[Saved entries]
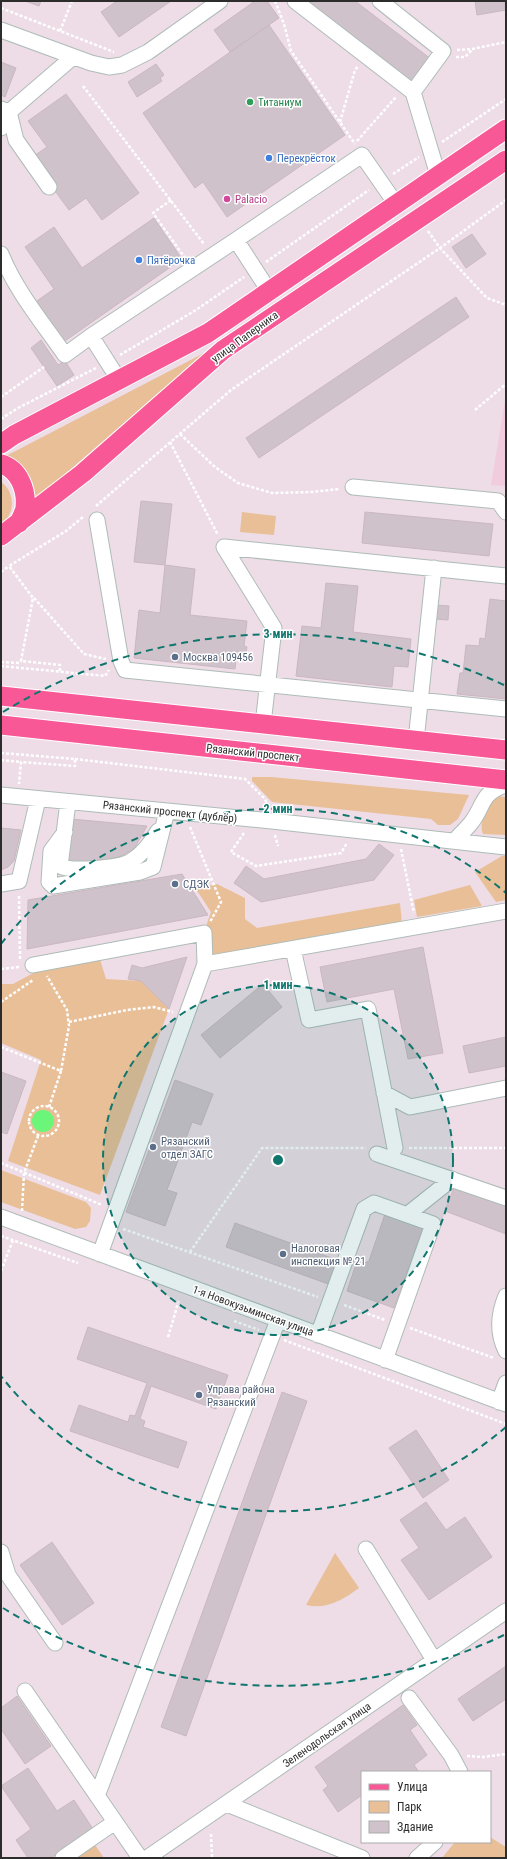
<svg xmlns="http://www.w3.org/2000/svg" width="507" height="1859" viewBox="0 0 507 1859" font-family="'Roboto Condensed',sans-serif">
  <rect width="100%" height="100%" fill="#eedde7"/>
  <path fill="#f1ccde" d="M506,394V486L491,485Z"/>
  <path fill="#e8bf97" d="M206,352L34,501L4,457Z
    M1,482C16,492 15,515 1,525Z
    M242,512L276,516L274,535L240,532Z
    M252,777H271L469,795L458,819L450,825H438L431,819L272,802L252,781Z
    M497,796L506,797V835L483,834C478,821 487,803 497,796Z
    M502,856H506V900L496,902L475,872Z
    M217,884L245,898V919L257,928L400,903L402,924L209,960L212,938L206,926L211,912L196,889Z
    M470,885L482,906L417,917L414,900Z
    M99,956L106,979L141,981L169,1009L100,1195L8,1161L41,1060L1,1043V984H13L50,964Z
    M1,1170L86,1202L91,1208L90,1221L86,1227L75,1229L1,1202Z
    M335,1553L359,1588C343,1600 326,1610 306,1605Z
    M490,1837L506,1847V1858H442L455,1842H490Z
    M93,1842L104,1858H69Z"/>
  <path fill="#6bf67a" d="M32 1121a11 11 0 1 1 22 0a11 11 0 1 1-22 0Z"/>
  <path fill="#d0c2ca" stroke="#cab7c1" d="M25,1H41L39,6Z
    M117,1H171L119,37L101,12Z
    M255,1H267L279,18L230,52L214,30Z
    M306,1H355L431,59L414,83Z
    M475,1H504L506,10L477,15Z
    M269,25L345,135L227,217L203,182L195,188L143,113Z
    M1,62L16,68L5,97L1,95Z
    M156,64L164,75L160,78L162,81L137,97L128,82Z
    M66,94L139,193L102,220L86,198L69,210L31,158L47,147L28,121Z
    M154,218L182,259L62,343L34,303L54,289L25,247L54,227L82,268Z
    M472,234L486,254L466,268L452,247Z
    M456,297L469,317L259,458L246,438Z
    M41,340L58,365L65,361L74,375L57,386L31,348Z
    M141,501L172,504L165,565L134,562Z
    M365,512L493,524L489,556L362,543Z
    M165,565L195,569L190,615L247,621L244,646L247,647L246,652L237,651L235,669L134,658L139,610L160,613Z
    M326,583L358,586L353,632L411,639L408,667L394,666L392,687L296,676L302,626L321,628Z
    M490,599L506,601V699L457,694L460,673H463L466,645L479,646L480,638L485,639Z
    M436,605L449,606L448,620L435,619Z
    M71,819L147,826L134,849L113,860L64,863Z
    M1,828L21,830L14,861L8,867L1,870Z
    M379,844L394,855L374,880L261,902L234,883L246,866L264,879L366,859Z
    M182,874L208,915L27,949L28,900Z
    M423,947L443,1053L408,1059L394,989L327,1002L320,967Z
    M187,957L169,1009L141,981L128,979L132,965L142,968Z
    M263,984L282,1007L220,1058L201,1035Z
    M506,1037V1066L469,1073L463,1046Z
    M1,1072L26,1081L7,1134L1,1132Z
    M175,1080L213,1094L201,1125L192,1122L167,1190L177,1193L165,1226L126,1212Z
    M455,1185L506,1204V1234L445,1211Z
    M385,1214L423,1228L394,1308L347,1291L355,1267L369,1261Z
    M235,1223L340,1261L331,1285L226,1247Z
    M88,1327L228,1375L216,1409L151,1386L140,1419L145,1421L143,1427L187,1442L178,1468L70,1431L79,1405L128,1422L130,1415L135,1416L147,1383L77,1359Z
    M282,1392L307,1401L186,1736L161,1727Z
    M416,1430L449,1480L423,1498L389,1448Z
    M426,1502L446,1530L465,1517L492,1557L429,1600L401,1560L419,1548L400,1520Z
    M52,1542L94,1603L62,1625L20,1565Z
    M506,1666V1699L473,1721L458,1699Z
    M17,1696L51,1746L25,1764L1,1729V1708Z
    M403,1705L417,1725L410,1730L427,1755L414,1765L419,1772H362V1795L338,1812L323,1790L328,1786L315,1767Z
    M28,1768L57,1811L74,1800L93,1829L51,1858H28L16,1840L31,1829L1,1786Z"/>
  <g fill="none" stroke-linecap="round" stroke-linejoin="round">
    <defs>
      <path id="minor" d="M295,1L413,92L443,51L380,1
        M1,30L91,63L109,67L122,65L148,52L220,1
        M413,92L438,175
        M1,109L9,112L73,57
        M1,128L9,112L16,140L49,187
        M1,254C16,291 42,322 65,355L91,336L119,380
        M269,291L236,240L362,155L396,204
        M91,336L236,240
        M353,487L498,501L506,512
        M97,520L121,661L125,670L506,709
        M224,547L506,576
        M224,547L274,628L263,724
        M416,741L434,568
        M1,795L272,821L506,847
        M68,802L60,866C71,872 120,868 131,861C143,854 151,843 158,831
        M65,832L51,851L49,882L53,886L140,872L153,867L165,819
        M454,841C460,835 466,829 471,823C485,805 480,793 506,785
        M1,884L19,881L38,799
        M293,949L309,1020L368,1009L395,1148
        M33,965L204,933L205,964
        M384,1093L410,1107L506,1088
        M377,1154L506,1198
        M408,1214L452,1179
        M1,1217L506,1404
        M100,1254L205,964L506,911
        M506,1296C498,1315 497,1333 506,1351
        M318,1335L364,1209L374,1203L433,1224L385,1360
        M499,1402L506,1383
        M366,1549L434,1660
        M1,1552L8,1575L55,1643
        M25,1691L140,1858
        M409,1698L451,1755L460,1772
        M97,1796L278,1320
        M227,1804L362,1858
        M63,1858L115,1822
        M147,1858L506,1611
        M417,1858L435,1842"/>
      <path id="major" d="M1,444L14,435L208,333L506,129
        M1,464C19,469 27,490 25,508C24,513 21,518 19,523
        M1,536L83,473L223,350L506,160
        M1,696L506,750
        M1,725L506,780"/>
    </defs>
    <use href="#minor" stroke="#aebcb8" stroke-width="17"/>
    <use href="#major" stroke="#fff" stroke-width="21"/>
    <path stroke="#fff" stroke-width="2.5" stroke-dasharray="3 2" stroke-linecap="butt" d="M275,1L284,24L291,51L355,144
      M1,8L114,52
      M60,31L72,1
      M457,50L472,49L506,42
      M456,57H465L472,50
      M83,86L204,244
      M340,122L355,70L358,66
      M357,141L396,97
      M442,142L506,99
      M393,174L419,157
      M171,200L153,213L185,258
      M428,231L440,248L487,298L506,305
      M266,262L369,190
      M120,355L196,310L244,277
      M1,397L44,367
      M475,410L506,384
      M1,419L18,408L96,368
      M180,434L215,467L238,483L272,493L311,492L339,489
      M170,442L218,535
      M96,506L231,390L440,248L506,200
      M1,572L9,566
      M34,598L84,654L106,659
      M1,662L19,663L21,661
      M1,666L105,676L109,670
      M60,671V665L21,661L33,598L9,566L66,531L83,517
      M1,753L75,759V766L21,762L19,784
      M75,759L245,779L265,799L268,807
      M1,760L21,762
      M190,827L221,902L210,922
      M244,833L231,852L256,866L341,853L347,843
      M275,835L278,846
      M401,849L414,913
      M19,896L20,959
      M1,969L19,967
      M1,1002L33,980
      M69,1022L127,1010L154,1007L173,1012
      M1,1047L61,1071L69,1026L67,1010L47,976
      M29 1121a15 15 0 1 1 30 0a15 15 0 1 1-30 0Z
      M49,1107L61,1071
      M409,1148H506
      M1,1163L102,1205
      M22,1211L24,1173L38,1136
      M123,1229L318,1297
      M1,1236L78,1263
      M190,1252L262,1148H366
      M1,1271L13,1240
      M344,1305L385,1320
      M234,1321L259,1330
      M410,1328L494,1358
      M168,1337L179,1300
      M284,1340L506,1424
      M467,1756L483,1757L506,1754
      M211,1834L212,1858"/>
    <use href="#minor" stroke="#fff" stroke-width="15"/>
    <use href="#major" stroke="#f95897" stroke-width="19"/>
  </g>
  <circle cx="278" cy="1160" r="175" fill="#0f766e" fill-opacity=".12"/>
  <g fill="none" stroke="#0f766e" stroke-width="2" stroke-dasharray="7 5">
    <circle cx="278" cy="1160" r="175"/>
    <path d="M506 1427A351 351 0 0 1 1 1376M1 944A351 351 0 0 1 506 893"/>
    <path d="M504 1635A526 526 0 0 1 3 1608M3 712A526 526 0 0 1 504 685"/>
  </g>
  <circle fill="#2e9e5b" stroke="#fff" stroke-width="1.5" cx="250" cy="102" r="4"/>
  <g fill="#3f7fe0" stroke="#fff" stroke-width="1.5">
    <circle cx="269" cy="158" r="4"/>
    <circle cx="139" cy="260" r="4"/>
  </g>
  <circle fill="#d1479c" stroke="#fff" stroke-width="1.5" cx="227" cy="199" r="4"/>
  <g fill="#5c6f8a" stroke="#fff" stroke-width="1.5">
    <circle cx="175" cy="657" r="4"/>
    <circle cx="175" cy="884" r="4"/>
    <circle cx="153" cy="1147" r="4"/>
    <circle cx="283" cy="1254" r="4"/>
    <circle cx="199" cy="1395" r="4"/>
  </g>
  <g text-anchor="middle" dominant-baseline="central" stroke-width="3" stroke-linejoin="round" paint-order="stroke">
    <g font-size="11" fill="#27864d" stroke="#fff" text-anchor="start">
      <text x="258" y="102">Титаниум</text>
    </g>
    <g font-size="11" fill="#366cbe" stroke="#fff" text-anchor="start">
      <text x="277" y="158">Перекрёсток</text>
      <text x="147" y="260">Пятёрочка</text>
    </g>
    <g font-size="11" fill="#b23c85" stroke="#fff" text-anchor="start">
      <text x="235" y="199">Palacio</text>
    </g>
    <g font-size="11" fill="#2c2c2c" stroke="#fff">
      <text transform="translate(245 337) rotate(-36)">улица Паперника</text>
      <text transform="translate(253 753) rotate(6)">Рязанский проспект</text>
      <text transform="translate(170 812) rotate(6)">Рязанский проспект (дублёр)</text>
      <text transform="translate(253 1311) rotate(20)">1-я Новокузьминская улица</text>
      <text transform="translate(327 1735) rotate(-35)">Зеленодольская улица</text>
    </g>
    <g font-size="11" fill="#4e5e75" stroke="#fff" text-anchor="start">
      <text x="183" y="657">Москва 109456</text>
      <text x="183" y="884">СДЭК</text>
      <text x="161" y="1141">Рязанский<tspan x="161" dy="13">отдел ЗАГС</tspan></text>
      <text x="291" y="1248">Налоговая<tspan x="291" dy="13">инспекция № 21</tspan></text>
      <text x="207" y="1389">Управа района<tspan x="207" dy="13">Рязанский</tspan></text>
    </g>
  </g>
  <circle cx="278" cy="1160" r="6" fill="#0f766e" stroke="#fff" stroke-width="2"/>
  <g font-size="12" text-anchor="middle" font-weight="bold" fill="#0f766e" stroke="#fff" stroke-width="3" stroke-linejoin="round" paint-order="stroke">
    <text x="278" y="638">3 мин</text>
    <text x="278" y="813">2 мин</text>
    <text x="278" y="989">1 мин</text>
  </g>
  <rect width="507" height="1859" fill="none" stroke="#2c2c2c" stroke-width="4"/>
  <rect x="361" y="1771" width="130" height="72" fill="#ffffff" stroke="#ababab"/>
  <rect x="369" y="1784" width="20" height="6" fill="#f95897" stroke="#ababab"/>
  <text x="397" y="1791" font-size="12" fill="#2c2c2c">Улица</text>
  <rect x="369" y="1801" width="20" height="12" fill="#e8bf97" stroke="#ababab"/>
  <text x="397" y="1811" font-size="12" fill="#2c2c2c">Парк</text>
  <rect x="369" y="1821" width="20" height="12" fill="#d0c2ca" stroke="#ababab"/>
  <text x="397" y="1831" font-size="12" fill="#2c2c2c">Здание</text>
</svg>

▸ **What you are asked to do**
Give back, word for word, only the lines above from the line holding "M416,741L434,568" to the line holding "M1,1047L61,1071L69,1026L67,1010L47,976", both included.

▸ **Response to the exercise**
        M416,741L434,568
        M1,795L272,821L506,847
        M68,802L60,866C71,872 120,868 131,861C143,854 151,843 158,831
        M65,832L51,851L49,882L53,886L140,872L153,867L165,819
        M454,841C460,835 466,829 471,823C485,805 480,793 506,785
        M1,884L19,881L38,799
        M293,949L309,1020L368,1009L395,1148
        M33,965L204,933L205,964
        M384,1093L410,1107L506,1088
        M377,1154L506,1198
        M408,1214L452,1179
        M1,1217L506,1404
        M100,1254L205,964L506,911
        M506,1296C498,1315 497,1333 506,1351
        M318,1335L364,1209L374,1203L433,1224L385,1360
        M499,1402L506,1383
        M366,1549L434,1660
        M1,1552L8,1575L55,1643
        M25,1691L140,1858
        M409,1698L451,1755L460,1772
        M97,1796L278,1320
        M227,1804L362,1858
        M63,1858L115,1822
        M147,1858L506,1611
        M417,1858L435,1842"/>
      <path id="major" d="M1,444L14,435L208,333L506,129
        M1,464C19,469 27,490 25,508C24,513 21,518 19,523
        M1,536L83,473L223,350L506,160
        M1,696L506,750
        M1,725L506,780"/>
    </defs>
    <use href="#minor" stroke="#aebcb8" stroke-width="17"/>
    <use href="#major" stroke="#fff" stroke-width="21"/>
    <path stroke="#fff" stroke-width="2.5" stroke-dasharray="3 2" stroke-linecap="butt" d="M275,1L284,24L291,51L355,144
      M1,8L114,52
      M60,31L72,1
      M457,50L472,49L506,42
      M456,57H465L472,50
      M83,86L204,244
      M340,122L355,70L358,66
      M357,141L396,97
      M442,142L506,99
      M393,174L419,157
      M171,200L153,213L185,258
      M428,231L440,248L487,298L506,305
      M266,262L369,190
      M120,355L196,310L244,277
      M1,397L44,367
      M475,410L506,384
      M1,419L18,408L96,368
      M180,434L215,467L238,483L272,493L311,492L339,489
      M170,442L218,535
      M96,506L231,390L440,248L506,200
      M1,572L9,566
      M34,598L84,654L106,659
      M1,662L19,663L21,661
      M1,666L105,676L109,670
      M60,671V665L21,661L33,598L9,566L66,531L83,517
      M1,753L75,759V766L21,762L19,784
      M75,759L245,779L265,799L268,807
      M1,760L21,762
      M190,827L221,902L210,922
      M244,833L231,852L256,866L341,853L347,843
      M275,835L278,846
      M401,849L414,913
      M19,896L20,959
      M1,969L19,967
      M1,1002L33,980
      M69,1022L127,1010L154,1007L173,1012
      M1,1047L61,1071L69,1026L67,1010L47,976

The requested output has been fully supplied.